While working on some recent projects, I had the need to run some basic dashboard analytics against moderate volumes of machine generated data. Already having some experience with MongoDB (and being quite the fan of it), I decided to do some research on real-time analytics with MongoDB.
A quick search turns up dozens of articles and presentations on how this can be achieved. However, after reading through quite a few of them, it became clear that most of the existing how-tos on the subject are based on pre-Aggregation Framework techniques, relying largely on MongoDB's atomic upsert, $inc, and $set operations.

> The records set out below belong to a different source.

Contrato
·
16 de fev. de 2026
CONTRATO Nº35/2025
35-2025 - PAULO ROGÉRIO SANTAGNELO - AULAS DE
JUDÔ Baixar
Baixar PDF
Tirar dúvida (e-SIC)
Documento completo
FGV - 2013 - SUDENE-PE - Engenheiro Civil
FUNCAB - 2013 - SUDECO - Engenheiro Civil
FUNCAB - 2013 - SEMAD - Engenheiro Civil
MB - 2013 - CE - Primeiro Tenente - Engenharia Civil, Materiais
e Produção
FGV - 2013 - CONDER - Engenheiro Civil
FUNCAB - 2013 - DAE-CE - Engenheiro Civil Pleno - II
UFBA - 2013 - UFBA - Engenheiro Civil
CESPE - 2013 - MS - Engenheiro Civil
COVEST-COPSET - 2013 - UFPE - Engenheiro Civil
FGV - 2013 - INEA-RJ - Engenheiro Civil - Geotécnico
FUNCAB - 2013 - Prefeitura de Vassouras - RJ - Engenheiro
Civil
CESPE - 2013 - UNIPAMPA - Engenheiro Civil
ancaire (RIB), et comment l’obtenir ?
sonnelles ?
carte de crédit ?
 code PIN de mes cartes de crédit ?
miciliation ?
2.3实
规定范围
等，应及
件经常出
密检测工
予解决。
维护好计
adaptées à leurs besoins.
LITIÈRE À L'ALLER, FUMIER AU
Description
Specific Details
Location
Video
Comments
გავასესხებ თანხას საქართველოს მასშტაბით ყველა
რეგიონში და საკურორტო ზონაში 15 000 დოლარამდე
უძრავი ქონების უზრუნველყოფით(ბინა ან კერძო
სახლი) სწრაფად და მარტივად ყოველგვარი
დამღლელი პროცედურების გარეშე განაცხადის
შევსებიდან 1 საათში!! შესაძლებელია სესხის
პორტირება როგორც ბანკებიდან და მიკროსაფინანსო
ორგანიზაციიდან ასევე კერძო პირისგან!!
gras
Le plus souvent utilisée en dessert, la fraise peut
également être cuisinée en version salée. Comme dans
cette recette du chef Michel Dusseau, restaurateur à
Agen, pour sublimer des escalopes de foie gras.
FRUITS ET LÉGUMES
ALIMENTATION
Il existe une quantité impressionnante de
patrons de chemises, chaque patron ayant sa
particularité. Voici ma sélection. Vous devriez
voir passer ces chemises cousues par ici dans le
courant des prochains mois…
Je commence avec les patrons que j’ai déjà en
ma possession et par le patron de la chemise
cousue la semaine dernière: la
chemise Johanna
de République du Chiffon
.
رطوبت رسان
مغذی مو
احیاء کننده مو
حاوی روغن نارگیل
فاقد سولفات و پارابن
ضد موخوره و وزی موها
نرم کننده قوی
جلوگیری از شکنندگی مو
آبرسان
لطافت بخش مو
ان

These techniques are still largely useful, and are powering several successful applications. Unfortunately, however, they tend to be lacking when it comes to the ad hoc side of things - specifically, once multiple values from distinct events have been aggregated into a single value, the ability to slice and dice the results becomes limited. Additionally, these techniques typically require pre-aggregating at multiple levels to support pre-determined aggregation durations, rely on MapReduce, or delegate some re-reducing labor to the application itself.
Given that we now have the Aggregation Framework available to us (since MongoDB 2.1), I decided to run some tests to see how feasible it is to achieve real-time, interactive, ad hoc, dashboard analytics with MongoDB.
Note that this article is intended to be platform agnostic, so all tests are implemented as MongoDB shell scripts.